**What this task involves**
For each line below that holds "Standard", return the line as it stands.

**Data for this exercise**

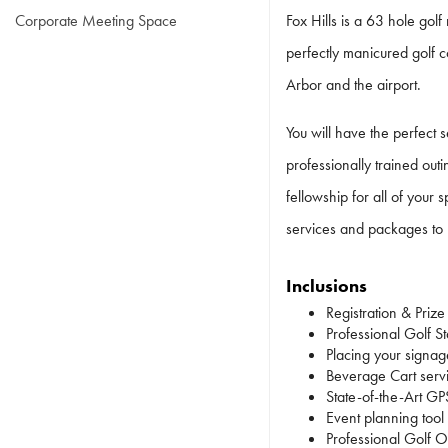
Corporate Meeting Space
Fox Hills is a 63 hole golf
perfectly manicured golf c
Arbor and the airport.
You will have the perfect 
professionally trained out
fellowship for all of your
services and packages to 
Inclusions
Registration & Prize
Professional Golf Sta
Placing your signag
Beverage Cart serv
State-of-the-Art GP
Event planning tool
Professional Golf Ou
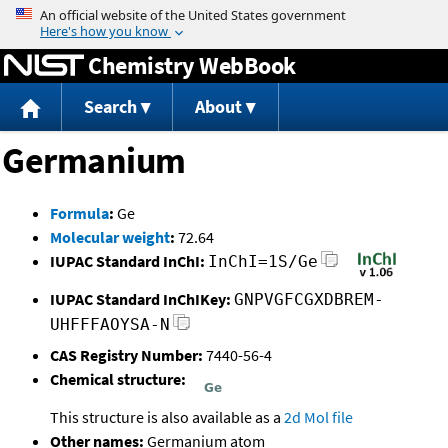
Jump to content
Chemistry WebBook
Search
About
Germanium
Formula
:
Ge
Molecular weight
:
72.64
IUPAC Standard InChI:
InChI=1S/Ge
IUPAC Standard InChIKey:
GNPVGFCGXDBREM-
UHFFFAOYSA-N
CAS Registry Number:
7440-56-4
Chemical structure:
This structure is also available as a
2d Mol file
Other names:
Germanium atom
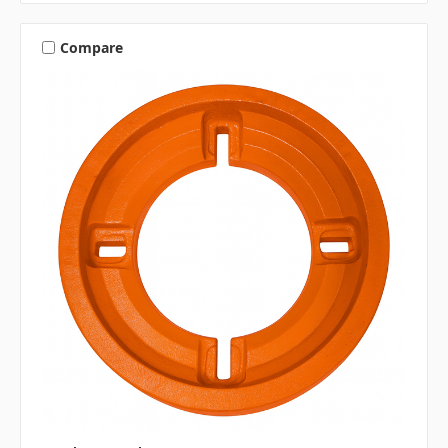
Compare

**Task solution**
IUPAC Standard InChI:
IUPAC Standard InChIKey:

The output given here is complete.